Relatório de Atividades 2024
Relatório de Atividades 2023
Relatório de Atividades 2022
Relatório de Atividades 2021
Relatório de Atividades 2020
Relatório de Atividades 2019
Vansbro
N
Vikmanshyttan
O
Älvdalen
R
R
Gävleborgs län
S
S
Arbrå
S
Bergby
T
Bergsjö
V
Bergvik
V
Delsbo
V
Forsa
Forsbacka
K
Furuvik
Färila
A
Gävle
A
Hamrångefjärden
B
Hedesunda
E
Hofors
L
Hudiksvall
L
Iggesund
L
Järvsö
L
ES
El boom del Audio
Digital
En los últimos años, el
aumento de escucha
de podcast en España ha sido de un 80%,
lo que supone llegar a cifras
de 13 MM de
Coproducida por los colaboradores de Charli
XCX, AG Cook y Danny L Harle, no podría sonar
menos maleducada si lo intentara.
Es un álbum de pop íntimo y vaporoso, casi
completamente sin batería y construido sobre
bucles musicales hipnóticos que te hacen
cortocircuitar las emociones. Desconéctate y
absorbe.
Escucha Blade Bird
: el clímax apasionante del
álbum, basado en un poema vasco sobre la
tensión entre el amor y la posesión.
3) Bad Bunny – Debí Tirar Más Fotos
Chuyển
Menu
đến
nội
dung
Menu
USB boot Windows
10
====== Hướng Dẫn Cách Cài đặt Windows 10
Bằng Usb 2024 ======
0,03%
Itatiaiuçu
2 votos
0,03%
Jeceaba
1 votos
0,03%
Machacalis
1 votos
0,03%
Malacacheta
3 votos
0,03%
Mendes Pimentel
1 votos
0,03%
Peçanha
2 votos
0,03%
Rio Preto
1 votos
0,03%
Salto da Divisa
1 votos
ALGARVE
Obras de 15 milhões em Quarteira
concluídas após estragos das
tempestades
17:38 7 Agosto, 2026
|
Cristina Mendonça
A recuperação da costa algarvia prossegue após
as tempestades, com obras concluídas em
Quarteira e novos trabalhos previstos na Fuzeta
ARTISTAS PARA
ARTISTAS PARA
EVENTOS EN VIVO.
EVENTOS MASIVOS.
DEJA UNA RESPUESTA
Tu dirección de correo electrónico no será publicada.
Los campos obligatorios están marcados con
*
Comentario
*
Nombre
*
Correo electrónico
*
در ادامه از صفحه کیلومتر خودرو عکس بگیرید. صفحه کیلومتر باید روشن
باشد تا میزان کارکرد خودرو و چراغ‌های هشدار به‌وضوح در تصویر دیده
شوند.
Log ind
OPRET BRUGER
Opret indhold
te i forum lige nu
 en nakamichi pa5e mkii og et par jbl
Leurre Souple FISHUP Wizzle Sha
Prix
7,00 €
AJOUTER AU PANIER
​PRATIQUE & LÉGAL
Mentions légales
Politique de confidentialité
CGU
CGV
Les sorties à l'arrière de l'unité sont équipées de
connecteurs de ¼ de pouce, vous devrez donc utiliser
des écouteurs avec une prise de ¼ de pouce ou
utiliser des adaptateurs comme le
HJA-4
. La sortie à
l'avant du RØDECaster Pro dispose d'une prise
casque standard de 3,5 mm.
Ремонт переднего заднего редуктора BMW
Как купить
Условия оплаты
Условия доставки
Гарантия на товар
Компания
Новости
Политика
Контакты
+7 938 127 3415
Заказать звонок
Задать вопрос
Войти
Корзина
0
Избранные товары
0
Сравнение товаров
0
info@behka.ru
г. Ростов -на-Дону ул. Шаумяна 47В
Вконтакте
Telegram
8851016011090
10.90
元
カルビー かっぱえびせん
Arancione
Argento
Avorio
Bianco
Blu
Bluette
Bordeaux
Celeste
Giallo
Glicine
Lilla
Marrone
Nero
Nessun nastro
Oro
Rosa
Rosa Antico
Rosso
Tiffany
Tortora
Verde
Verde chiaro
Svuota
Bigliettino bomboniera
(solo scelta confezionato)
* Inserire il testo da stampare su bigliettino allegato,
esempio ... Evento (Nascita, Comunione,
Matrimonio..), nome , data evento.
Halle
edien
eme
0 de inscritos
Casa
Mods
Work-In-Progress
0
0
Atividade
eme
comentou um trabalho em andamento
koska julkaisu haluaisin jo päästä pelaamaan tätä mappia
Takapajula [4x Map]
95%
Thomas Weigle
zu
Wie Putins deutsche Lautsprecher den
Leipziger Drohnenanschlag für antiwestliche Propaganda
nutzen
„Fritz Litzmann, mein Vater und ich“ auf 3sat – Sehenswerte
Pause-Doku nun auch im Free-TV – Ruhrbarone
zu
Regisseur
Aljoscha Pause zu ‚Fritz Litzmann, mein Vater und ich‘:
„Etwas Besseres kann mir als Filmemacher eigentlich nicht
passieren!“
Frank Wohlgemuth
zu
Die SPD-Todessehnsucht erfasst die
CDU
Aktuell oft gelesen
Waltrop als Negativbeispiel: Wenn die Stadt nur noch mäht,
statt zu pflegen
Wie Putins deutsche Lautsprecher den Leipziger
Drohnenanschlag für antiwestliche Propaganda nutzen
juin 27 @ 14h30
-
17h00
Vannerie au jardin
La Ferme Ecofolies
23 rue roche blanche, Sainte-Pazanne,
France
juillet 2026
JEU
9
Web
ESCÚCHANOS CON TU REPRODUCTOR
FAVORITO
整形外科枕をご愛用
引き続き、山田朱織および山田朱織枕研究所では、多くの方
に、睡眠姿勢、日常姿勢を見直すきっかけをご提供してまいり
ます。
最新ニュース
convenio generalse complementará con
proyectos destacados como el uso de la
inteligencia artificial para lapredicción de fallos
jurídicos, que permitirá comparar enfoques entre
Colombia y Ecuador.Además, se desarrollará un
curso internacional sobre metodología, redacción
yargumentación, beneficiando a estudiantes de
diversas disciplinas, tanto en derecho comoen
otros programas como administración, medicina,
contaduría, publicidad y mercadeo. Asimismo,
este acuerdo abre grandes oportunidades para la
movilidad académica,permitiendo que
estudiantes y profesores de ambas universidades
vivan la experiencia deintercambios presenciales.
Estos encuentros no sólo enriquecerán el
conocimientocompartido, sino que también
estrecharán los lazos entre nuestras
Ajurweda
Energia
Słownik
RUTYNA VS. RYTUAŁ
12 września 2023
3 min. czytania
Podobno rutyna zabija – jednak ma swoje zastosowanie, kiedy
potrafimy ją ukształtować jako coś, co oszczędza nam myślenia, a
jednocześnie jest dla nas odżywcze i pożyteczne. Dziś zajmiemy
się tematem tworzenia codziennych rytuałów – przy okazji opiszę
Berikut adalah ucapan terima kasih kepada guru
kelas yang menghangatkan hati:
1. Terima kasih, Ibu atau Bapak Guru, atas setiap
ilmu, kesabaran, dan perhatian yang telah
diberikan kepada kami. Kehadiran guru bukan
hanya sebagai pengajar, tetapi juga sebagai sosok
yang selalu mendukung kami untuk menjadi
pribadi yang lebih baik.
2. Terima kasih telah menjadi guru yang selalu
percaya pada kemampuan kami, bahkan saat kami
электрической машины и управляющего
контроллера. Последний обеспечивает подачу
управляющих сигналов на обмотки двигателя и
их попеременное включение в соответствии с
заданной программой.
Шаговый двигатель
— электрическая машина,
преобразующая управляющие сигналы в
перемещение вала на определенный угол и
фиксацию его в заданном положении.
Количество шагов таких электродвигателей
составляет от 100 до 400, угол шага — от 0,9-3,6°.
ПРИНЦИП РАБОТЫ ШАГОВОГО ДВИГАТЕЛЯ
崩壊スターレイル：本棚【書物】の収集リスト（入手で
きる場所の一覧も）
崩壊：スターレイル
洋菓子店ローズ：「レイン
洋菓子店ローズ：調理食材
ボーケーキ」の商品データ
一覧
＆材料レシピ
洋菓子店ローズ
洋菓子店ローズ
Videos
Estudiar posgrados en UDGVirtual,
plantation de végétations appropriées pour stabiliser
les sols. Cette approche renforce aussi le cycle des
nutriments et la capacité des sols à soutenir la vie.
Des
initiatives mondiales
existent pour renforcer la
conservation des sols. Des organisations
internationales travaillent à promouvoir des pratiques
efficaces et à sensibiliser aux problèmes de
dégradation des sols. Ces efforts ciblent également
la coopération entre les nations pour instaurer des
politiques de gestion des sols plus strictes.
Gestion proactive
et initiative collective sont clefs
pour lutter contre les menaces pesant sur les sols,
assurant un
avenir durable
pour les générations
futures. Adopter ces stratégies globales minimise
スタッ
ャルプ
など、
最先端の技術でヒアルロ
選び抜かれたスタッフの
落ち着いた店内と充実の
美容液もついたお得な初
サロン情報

- - - -

_Directive_
Note each line of the material holding "kasih" and copy it out.

_Solution below_
Berikut adalah ucapan terima kasih kepada guru
1. Terima kasih, Ibu atau Bapak Guru, atas setiap
2. Terima kasih telah menjadi guru yang selalu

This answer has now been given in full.